# Data excerpt

..........

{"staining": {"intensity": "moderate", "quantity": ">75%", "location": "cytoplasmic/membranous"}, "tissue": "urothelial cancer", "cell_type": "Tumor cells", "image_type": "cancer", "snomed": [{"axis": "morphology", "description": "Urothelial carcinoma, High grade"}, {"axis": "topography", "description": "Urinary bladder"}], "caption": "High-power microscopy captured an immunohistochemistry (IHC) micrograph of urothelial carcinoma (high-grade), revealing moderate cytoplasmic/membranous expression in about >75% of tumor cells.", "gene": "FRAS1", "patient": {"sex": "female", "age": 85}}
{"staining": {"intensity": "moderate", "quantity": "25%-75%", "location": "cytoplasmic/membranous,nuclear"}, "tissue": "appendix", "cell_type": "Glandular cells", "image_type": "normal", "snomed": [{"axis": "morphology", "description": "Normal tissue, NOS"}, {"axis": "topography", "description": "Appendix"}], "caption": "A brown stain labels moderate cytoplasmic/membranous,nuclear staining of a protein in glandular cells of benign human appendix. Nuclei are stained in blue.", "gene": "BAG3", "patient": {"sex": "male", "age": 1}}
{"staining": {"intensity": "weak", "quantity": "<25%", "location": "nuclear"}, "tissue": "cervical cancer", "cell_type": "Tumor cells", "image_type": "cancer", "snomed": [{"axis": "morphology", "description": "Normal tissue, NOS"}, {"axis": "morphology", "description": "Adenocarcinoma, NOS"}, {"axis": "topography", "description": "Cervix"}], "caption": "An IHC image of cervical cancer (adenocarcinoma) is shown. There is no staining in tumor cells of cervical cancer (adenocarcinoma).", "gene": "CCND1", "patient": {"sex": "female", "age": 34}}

..........

# About this task
Print nothing but the lines from the one containing "brown stain labels" through the end of the listing above, exactly as written.

# Written response
{"staining": {"intensity": "moderate", "quantity": "25%-75%", "location": "cytoplasmic/membranous,nuclear"}, "tissue": "appendix", "cell_type": "Glandular cells", "image_type": "normal", "snomed": [{"axis": "morphology", "description": "Normal tissue, NOS"}, {"axis": "topography", "description": "Appendix"}], "caption": "A brown stain labels moderate cytoplasmic/membranous,nuclear staining of a protein in glandular cells of benign human appendix. Nuclei are stained in blue.", "gene": "BAG3", "patient": {"sex": "male", "age": 1}}
{"staining": {"intensity": "weak", "quantity": "<25%", "location": "nuclear"}, "tissue": "cervical cancer", "cell_type": "Tumor cells", "image_type": "cancer", "snomed": [{"axis": "morphology", "description": "Normal tissue, NOS"}, {"axis": "morphology", "description": "Adenocarcinoma, NOS"}, {"axis": "topography", "description": "Cervix"}], "caption": "An IHC image of cervical cancer (adenocarcinoma) is shown. There is no staining in tumor cells of cervical cancer (adenocarcinoma).", "gene": "CCND1", "patient": {"sex": "female", "age": 34}}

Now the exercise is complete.